--- Start Extracted material ---
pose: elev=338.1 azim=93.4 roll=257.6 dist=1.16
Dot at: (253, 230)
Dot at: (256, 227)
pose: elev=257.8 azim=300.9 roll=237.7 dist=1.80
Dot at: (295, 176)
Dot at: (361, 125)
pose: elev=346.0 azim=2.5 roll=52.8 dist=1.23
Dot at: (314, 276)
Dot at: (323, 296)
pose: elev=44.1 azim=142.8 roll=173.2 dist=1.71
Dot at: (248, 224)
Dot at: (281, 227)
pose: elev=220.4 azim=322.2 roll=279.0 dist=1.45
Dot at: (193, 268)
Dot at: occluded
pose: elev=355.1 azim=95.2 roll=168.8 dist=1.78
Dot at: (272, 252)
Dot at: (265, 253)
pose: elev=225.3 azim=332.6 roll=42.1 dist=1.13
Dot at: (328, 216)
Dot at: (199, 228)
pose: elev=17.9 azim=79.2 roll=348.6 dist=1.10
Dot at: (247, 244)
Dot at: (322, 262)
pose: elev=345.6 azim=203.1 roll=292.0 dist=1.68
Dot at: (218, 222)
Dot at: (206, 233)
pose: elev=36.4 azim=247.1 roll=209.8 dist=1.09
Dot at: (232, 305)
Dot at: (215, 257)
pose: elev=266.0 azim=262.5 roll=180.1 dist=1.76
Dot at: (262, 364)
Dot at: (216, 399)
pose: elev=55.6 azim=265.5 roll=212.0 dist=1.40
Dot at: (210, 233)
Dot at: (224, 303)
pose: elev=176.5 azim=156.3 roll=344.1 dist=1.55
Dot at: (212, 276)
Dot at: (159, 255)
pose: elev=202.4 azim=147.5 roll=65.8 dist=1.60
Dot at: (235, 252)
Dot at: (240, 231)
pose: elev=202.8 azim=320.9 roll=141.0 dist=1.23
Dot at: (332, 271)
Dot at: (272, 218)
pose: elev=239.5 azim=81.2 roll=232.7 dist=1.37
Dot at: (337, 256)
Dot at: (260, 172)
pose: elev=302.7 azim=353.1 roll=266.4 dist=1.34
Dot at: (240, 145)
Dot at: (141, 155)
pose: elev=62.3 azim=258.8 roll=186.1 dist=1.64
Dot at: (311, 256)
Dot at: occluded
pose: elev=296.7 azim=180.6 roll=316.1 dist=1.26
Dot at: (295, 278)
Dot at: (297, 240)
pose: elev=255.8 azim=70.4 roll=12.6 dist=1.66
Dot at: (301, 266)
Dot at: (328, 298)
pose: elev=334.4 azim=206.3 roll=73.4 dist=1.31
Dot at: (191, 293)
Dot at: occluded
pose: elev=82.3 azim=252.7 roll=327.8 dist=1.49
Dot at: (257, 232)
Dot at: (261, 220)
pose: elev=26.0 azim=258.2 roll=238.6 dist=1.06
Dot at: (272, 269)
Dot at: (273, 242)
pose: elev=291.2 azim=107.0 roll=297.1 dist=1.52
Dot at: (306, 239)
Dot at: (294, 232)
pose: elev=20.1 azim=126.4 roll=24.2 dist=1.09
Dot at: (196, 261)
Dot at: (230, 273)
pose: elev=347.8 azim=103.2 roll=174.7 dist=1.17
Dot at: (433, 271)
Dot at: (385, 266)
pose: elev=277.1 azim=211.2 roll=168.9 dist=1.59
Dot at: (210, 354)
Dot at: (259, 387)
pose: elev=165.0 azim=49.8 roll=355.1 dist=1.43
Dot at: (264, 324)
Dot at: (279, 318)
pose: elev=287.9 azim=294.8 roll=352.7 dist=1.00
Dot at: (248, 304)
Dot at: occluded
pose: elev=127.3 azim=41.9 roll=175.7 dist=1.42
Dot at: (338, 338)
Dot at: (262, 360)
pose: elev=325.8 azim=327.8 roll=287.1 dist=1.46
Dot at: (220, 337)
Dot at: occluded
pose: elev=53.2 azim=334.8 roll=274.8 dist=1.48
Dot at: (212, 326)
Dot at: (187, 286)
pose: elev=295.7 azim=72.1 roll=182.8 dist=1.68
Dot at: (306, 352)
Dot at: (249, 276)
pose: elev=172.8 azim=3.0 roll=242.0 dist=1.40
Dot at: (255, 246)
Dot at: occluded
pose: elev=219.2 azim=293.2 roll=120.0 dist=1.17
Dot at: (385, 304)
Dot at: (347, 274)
--- End Extracted material ---
What this task involves: Copy out the entries word for word, beginning at the line that contains "pose: elev=325.8 azim=327.8" and continuing through the final line of the entries.

Correct output:
pose: elev=325.8 azim=327.8 roll=287.1 dist=1.46
Dot at: (220, 337)
Dot at: occluded
pose: elev=53.2 azim=334.8 roll=274.8 dist=1.48
Dot at: (212, 326)
Dot at: (187, 286)
pose: elev=295.7 azim=72.1 roll=182.8 dist=1.68
Dot at: (306, 352)
Dot at: (249, 276)
pose: elev=172.8 azim=3.0 roll=242.0 dist=1.40
Dot at: (255, 246)
Dot at: occluded
pose: elev=219.2 azim=293.2 roll=120.0 dist=1.17
Dot at: (385, 304)
Dot at: (347, 274)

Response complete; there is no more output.